#### TASK MATERIAL ####

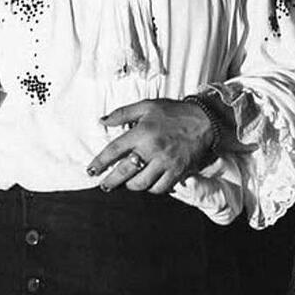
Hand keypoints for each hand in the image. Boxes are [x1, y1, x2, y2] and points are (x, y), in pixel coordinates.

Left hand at [86, 99, 217, 193]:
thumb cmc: (173, 112)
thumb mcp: (146, 106)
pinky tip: (148, 184)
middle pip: (124, 172)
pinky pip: (160, 188)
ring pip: (142, 183)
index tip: (91, 171)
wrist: (203, 120)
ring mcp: (165, 162)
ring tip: (127, 183)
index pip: (114, 150)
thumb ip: (122, 113)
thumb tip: (102, 121)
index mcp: (142, 132)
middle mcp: (152, 149)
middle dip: (111, 181)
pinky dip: (151, 188)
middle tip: (104, 185)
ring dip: (131, 185)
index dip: (100, 162)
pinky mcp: (177, 171)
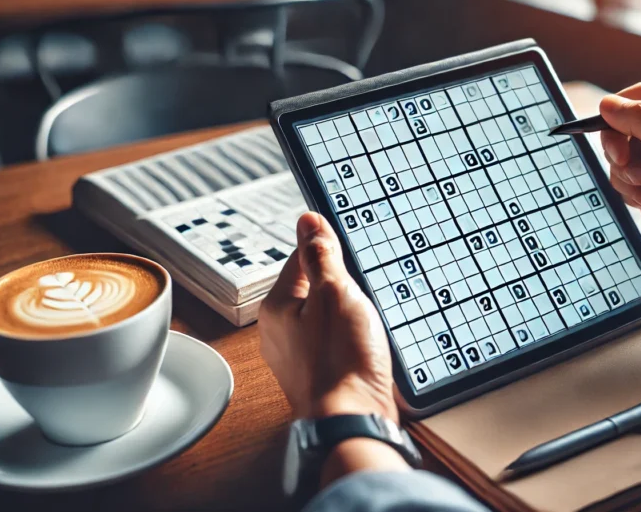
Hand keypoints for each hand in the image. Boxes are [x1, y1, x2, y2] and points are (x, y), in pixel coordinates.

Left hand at [259, 212, 396, 421]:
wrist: (352, 421)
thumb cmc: (342, 360)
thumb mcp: (336, 293)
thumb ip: (321, 255)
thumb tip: (307, 221)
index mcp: (276, 307)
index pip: (300, 259)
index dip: (329, 254)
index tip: (350, 260)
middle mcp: (278, 333)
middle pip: (315, 290)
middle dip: (343, 291)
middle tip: (360, 302)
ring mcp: (296, 357)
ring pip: (326, 318)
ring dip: (349, 317)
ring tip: (363, 328)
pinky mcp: (316, 376)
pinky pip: (333, 344)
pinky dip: (350, 342)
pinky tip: (363, 349)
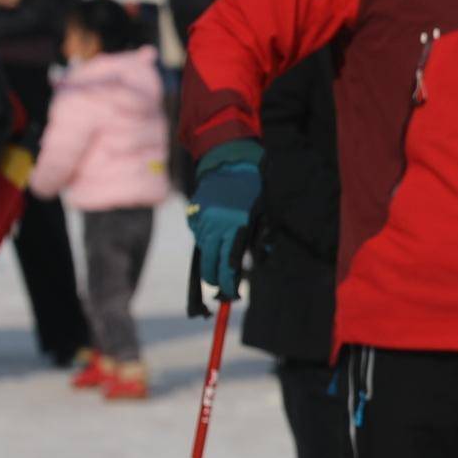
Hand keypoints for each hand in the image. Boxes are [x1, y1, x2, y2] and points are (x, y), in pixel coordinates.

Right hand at [185, 141, 263, 301]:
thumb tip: (257, 264)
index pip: (229, 266)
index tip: (231, 294)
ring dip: (210, 261)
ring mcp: (202, 220)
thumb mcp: (265, 216)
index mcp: (237, 227)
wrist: (231, 164)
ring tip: (218, 264)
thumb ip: (261, 241)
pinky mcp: (193, 214)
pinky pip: (198, 236)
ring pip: (202, 252)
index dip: (229, 284)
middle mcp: (217, 226)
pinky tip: (215, 232)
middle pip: (210, 265)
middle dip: (215, 280)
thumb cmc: (254, 192)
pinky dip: (205, 241)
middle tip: (220, 288)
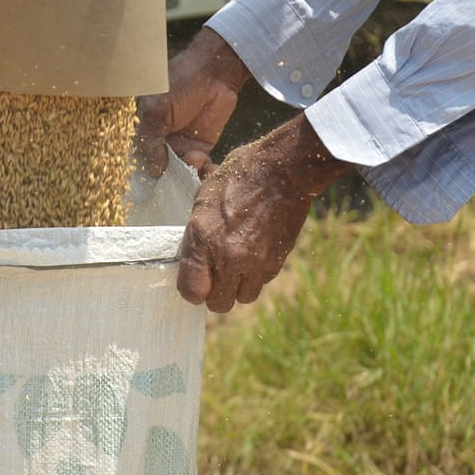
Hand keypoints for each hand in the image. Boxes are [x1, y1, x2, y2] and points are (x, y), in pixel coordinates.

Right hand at [136, 27, 249, 178]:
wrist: (214, 73)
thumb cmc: (178, 84)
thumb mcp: (156, 109)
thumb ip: (150, 140)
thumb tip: (153, 172)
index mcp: (138, 131)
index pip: (132, 157)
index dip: (137, 173)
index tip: (144, 185)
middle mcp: (155, 143)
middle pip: (154, 171)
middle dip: (165, 180)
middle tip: (174, 180)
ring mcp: (176, 148)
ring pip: (177, 174)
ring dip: (187, 175)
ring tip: (196, 161)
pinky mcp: (198, 150)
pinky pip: (199, 169)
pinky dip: (205, 174)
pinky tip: (210, 170)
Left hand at [177, 114, 349, 311]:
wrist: (283, 171)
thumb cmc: (240, 177)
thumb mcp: (204, 198)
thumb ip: (197, 234)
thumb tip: (193, 256)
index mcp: (203, 238)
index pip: (191, 291)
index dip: (192, 290)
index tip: (195, 281)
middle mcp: (228, 256)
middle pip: (219, 304)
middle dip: (216, 293)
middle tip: (216, 276)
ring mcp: (255, 262)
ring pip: (243, 297)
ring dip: (239, 286)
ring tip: (237, 265)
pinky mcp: (277, 261)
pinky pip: (262, 281)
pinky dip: (257, 274)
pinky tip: (256, 251)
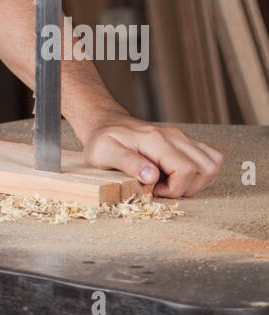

####

### TASK STATEMENT
Print from the line containing "pinky tip: (215, 232)" through the line containing "thumb ip: (150, 140)" in the data above, exactly as the lines stand, and omit every picture.

### RESPONSE TO THE EXERCISE
pinky tip: (215, 232)
middle pip: (210, 265)
middle dip: (215, 280)
thumb cmc: (254, 192)
pinky dip: (205, 241)
middle tip: (220, 288)
Hand keypoints for each hand in the image. Boxes are [x1, y1, x2, y2] and points are (x, y), in pixel coordinates.

Right hand at [136, 27, 249, 178]:
wrist: (214, 73)
thumb cmc: (178, 84)
thumb mcp: (156, 109)
thumb ip: (150, 140)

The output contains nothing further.